#### 提取文本
大数据_Flume

最新推荐文章于 2024-05-08 00:29:28 发布

平揽星尘

最新推荐文章于 2024-05-08 00:29:28 发布

阅读量68

点赞数

分类专栏：大数据文章标签： flume

本文链接：https://blog.csdn.net/qq_15764943/article/details/90518845

版权

大数据专栏收录该内容

10 篇文章 0 订阅

订阅专栏

简介

1、Flume是一个分布式、可靠、和高可用的海量日志采集、聚合和传输的系统。
2、Flume可以采集文件，socket数据包、文件、文件夹、kafka等各种形式源数据，又可以将采集到的数据(下沉sink)输出到HDFS、hbase、hive、kafka等众多外部存储系统中
3、一般的采集需求，通过对ﬂume的简单配置即可实现
4、Flume针对特殊场景也具备良好的自定义扩展能力，因此，ﬂume可以适用于大部分的日常数据采集场景

架构

在这里插入图片描述

案例

监听网络

在ﬂume的conf目录下新建一个配置文件（采集方案）。
本地开发信息通信服务，其它客户端通过netcat 192.168.237.131 8888 向flume实时发送数据，输出到日志。

#### 数据
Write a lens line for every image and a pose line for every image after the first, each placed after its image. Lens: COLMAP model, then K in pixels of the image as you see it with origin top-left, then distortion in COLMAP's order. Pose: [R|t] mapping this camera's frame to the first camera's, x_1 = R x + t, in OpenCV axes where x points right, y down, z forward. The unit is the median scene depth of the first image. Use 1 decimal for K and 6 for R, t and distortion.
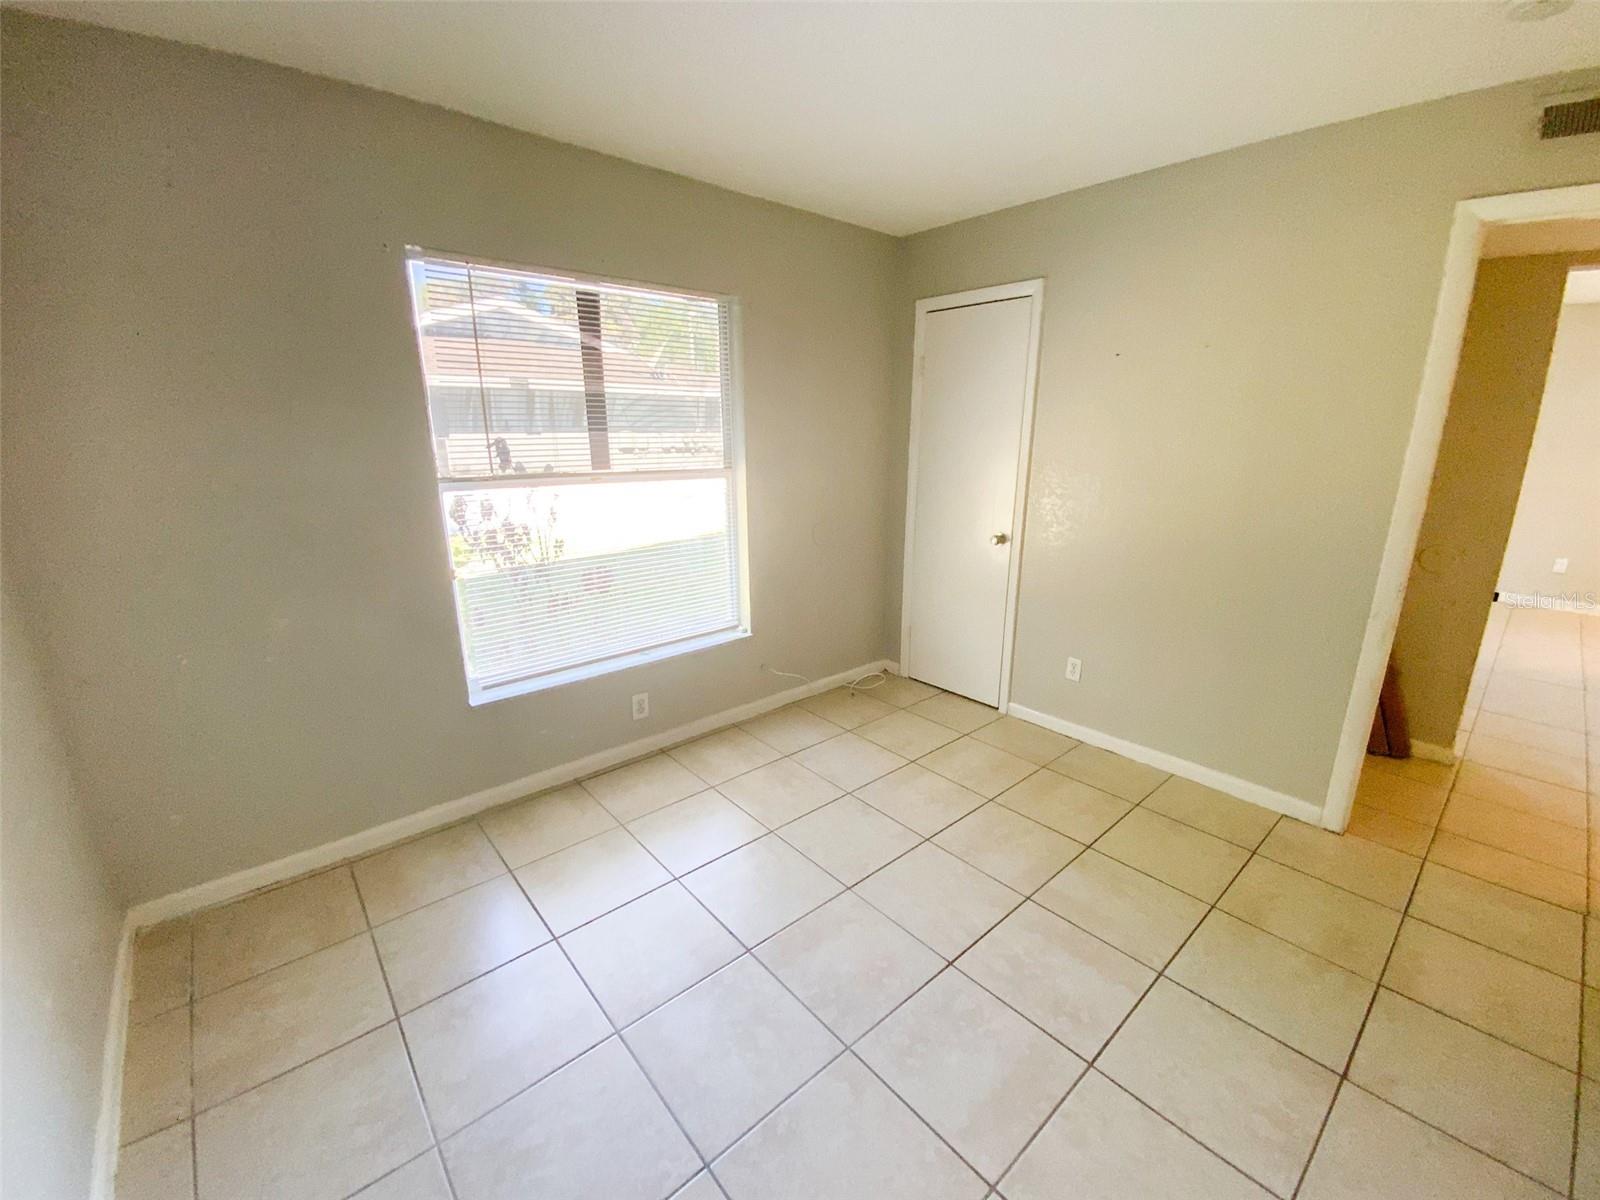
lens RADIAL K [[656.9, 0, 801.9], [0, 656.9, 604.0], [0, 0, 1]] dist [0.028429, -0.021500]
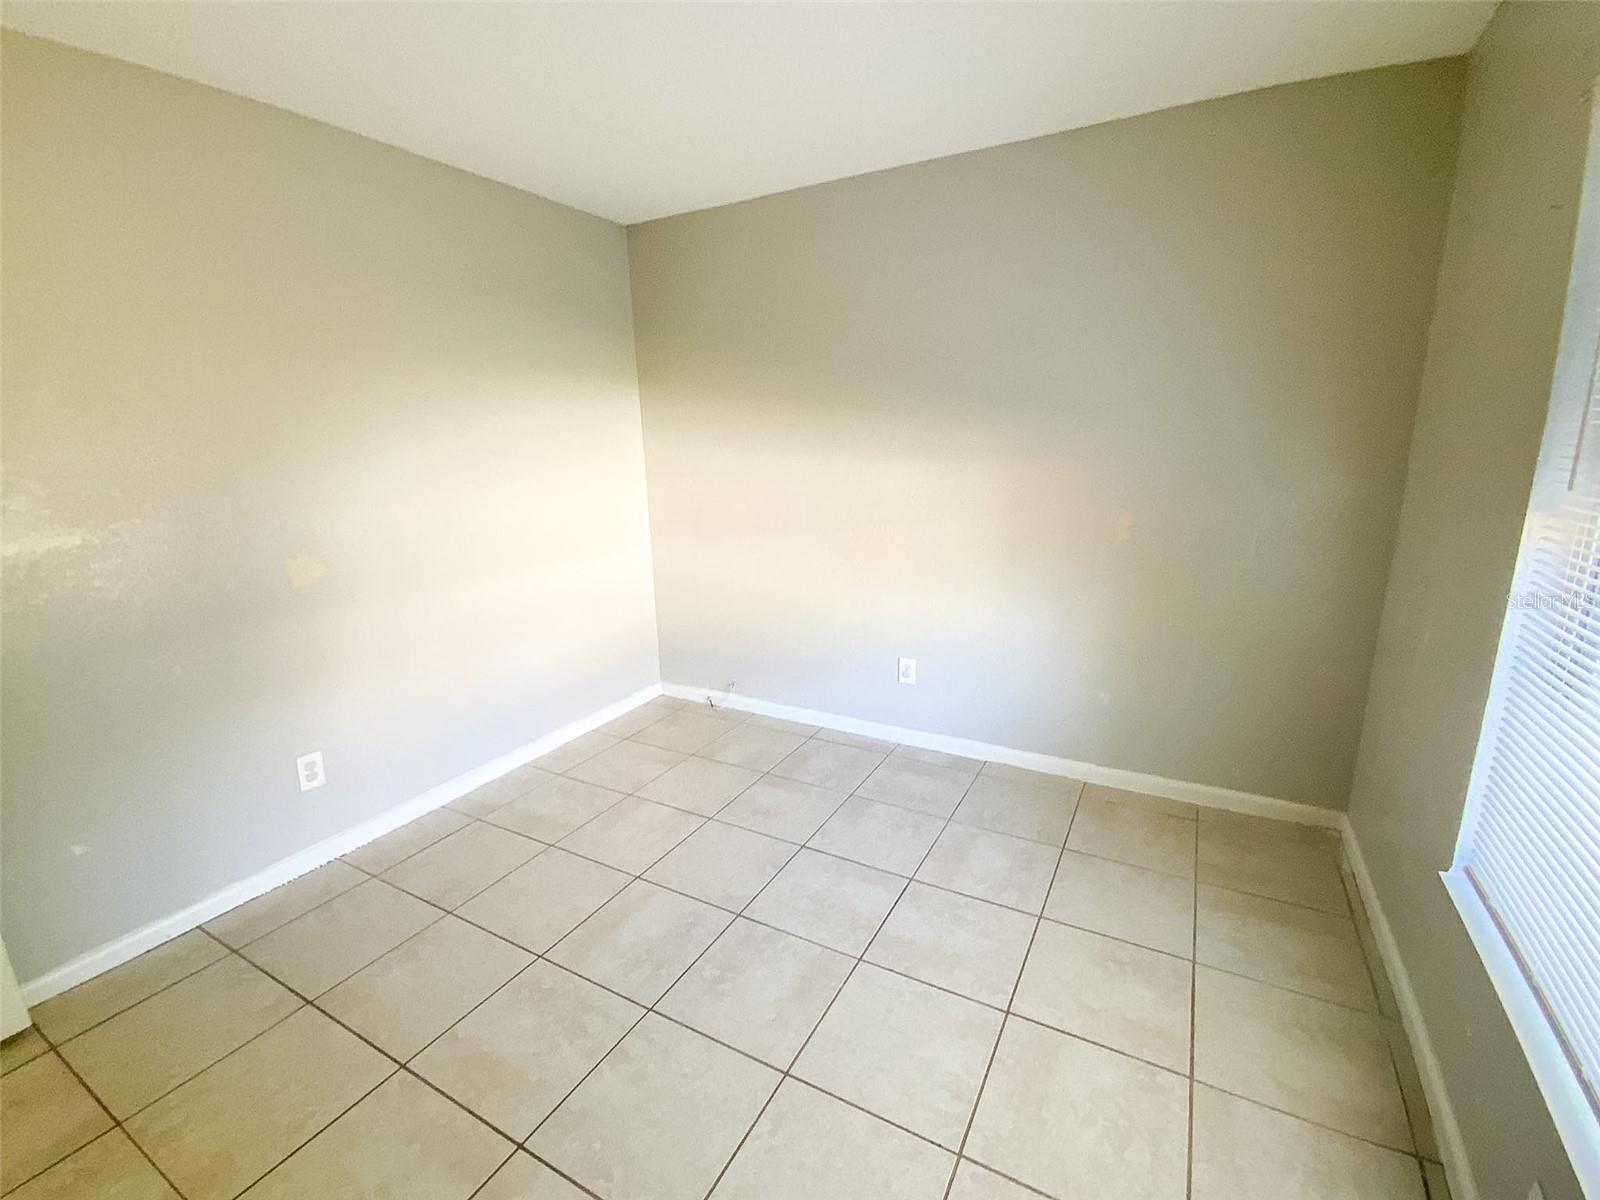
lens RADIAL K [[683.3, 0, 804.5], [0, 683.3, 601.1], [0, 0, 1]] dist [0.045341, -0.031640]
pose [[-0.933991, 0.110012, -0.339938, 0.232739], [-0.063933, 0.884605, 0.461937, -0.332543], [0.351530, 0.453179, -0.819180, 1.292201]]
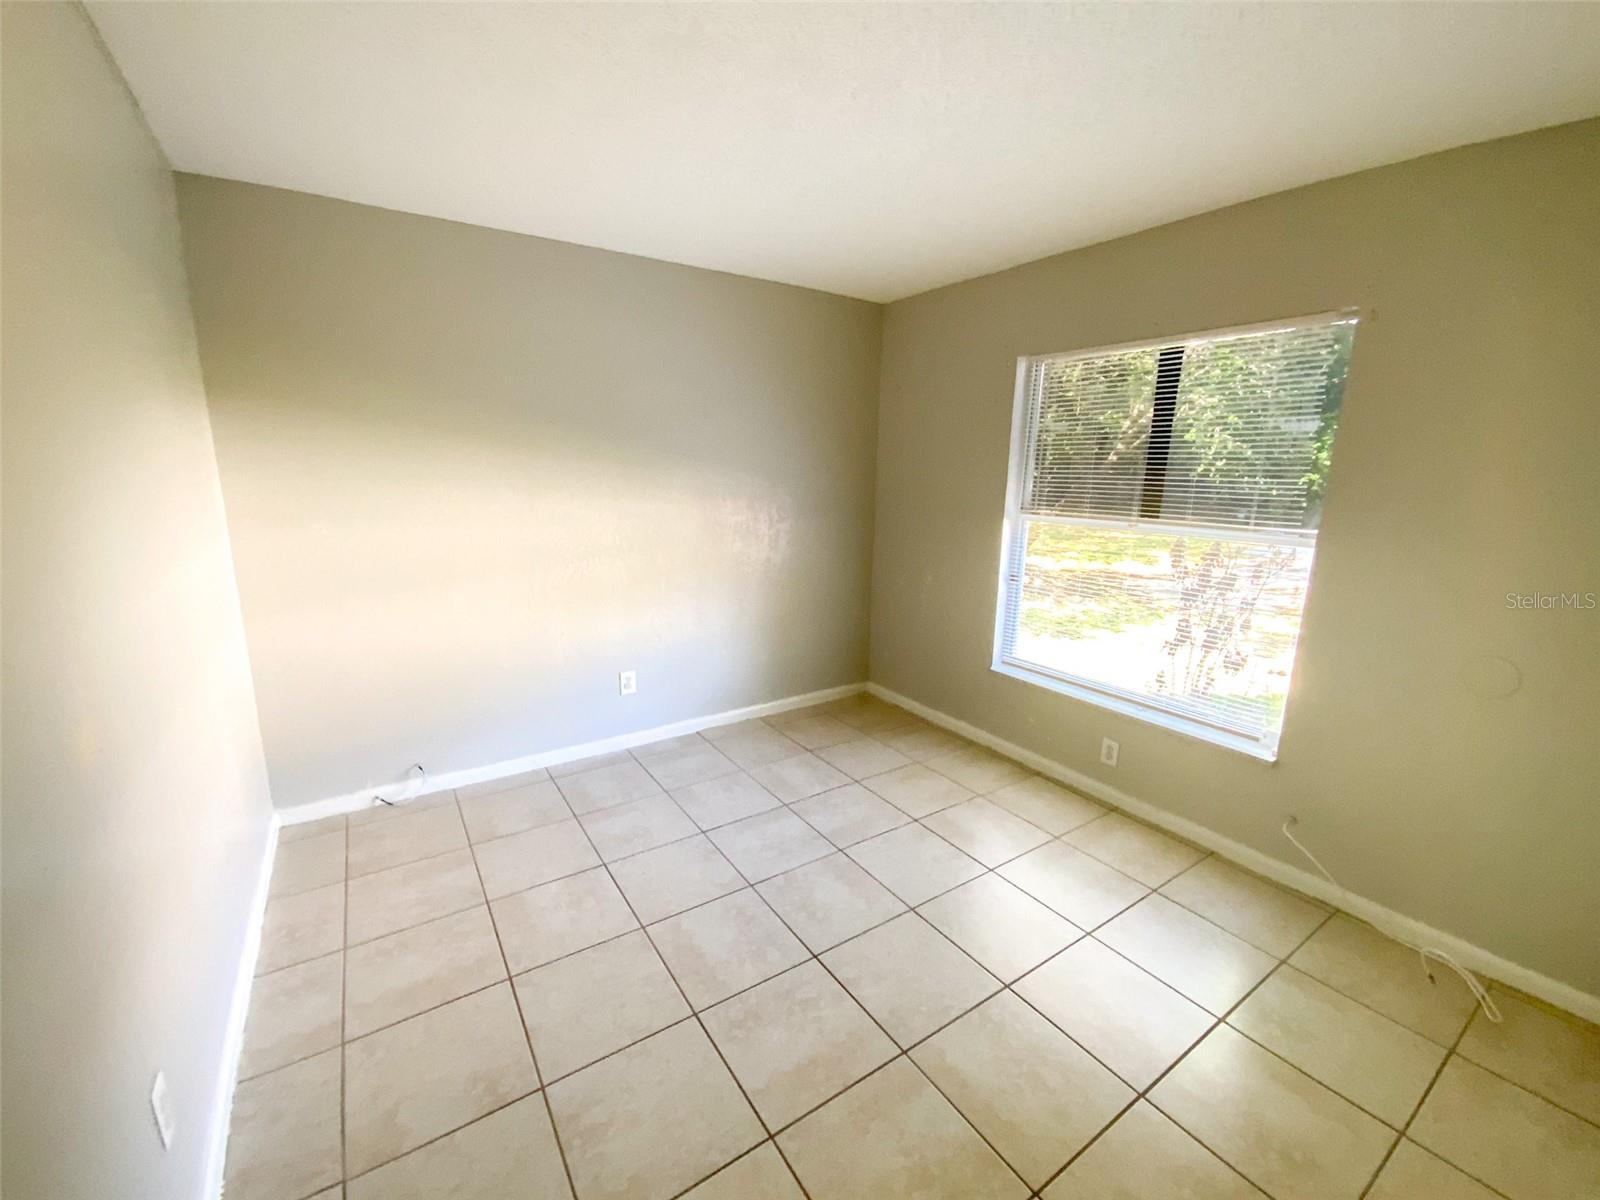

#### 工作任务
根据提取文本，在监听网络的案例中，新的配置文件应建在哪个目录下？

#### 书面解答
在 Flume 的 conf 目录下。